§ **Tasks for this exercise**:
1. List every item that came in the box breakfasts in the Hong Kong tour account.
2. Summarize the Hong Kong tour account in two sentences.
3. Pick up the account of the Hong Kong tour after its last sentence and write the next part.

§ **Source extract**:
---*---

On Thursday, a group of us from the conference I’m attending in Guangzhou had the opportunity to visit Hong Kong as part of a commercial tour.  Hong Kong was an amazing city, and the tour was a fascinating experience on a host of levels.

The Hong Kong skyline

The Hong Kong skyline as seen from the Hong Kong film walk of fame.

Our group of academics, both American and Chinese, got on a big tour bus for the two-hour drive to Hong Kong at about 6:30 in the morning, accompanied by box breakfasts from the hotel.  These included a packaged chiffon cake (quite tasty), a red bean paste cake roll (interesting), a cold hot dog on a stick (I didn’t open it) and a carton of milk.  Unfortunately, but predictably, there was no coffee.

China-Hong Kong immigration

The first major stop was at immigration.  Going through immigration from China to Hong Kong is an extended process.  Despite Hong Kong being under Chinese control, it is still treated as a separate country with its own currency and passports.

The process got started with our group going through a huge facility with long walkways covered with severe sounding signs. You eventually enter a giant hall full of stations labeled either “Chinese National” or “Foreigner.”  Once you make it through the long lines, the young man or woman working at passport control processes your passport efficiently. Given that our group has both nationals and foreigners, we’ve been split up, so we have to reassemble on the other side, then walk to a bus station, were we take a crowded yellow stand-up bus for a couple of miles to the Hong Kong immigration station. Once again, we que up, only this time it is “Hong Kong Residents” and “Visitors.” But the process is the same, only instead of a stamp in our passport, we get a little slip of paper stapled to a page.  Again we reassemble, again we get on a yellow bus with standing room only.  And finally we get on a new tour bus – our original one staying behind to wait for us in China.  From start to finish, I think that immigration took about two hours. (Though on our way back in the late evening, it probably only took an hour.)  My sympathies are with those who must make this journey on a regular basis.

---*---

§ **Supplied information**:

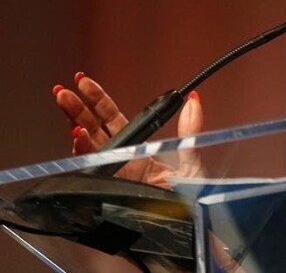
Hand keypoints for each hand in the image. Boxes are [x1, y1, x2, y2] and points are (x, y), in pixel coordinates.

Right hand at [53, 73, 203, 188]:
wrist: (191, 226)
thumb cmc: (193, 197)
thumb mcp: (193, 160)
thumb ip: (190, 130)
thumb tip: (194, 99)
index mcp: (139, 148)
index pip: (114, 118)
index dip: (98, 100)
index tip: (85, 83)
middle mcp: (122, 159)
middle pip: (95, 127)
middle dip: (79, 107)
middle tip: (66, 89)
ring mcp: (114, 173)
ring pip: (88, 143)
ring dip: (75, 123)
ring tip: (66, 103)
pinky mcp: (109, 187)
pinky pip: (90, 167)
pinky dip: (82, 150)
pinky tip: (79, 136)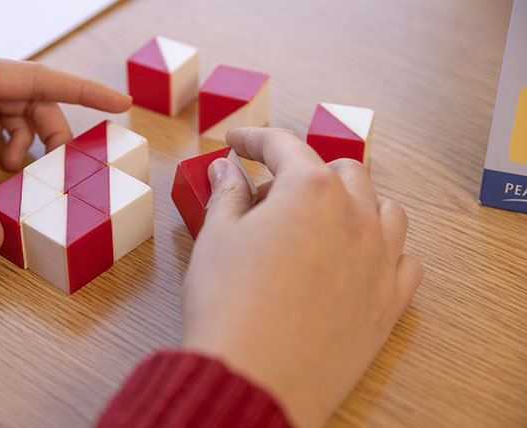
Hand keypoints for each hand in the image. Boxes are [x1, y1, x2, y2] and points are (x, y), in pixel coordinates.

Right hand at [181, 128, 423, 427]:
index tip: (237, 144)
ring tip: (320, 222)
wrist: (255, 378)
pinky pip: (404, 260)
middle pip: (341, 170)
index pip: (284, 146)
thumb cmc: (229, 306)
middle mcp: (356, 217)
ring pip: (384, 209)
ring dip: (353, 203)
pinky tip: (357, 260)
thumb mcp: (216, 238)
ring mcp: (380, 260)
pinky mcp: (389, 302)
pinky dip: (382, 250)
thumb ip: (227, 194)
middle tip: (269, 196)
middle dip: (305, 172)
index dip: (254, 140)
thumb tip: (228, 170)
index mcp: (310, 191)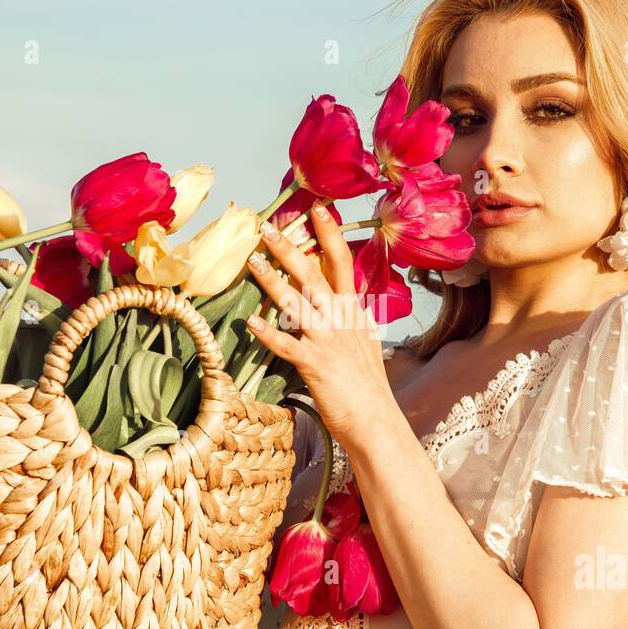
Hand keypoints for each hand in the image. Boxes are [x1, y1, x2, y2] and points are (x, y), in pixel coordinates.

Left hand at [244, 203, 393, 443]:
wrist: (376, 419)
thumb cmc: (367, 384)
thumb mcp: (365, 340)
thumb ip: (351, 317)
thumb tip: (344, 299)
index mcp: (353, 311)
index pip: (342, 262)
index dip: (330, 234)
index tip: (317, 208)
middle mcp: (340, 319)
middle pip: (313, 274)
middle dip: (289, 248)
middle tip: (267, 227)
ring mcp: (327, 341)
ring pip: (296, 303)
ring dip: (272, 281)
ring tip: (252, 261)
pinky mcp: (314, 365)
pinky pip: (287, 346)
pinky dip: (269, 334)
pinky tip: (251, 322)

---*---

§ **Task results**:
1.
- a packaged chiffon cake
- a red bean paste cake roll
- a cold hot dog on a stick
- a carton of milk

2. A group of American and Chinese academics from a conference in Guangzhou took an early-morning tour bus to Hong Kong, which the writer found an amazing city. The trip first required a lengthy immigration process through both Chinese and Hong Kong stations, with separate lines, crowded stand-up buses and a change of tour bus, which took about two hours.

3.
Once we arrive in Hong Kong proper, our first stop is the Hong Kong Film Walk of Fame, featuring handprints and stars for the most famous Hong Kong action performers and a statue of martial arts great Bruce Lee.

Bruce Lee

Bruce Lee will always be the biggest of the Hong Kong action stars.

The walk of fame was pleasant, but the view across the water of the Hong Kong skyline was spectacular.  Then it was off to lunch at a restaurant we entered through a back elevator that led to an entrance through the kitchen, and finally down a marble corridor to the dining room.  Our food was all preordered for us, and quite fancy I suppose.  But as we left, I thought the more ordinary rice and noodle dishes we saw young people enjoying looked even better.

We then had a couple of rapid fire stops – first to the exposition center where reunification ceremonies took place back at turn of the century, when Britain turned over its colony of Hong Kong back to the Chinese government.

This is the sculpture that commemorates the transfer of control of Hong Kong from Britain to China. Despite China’s control of the territory, Hong Kong still has its own currency, and you still need a passport to travel between the two.

Our next stop was a brief photo op at an overlook near the top of a mountain that gave a fantastic view of Hong Kong’s Victoria Harbor.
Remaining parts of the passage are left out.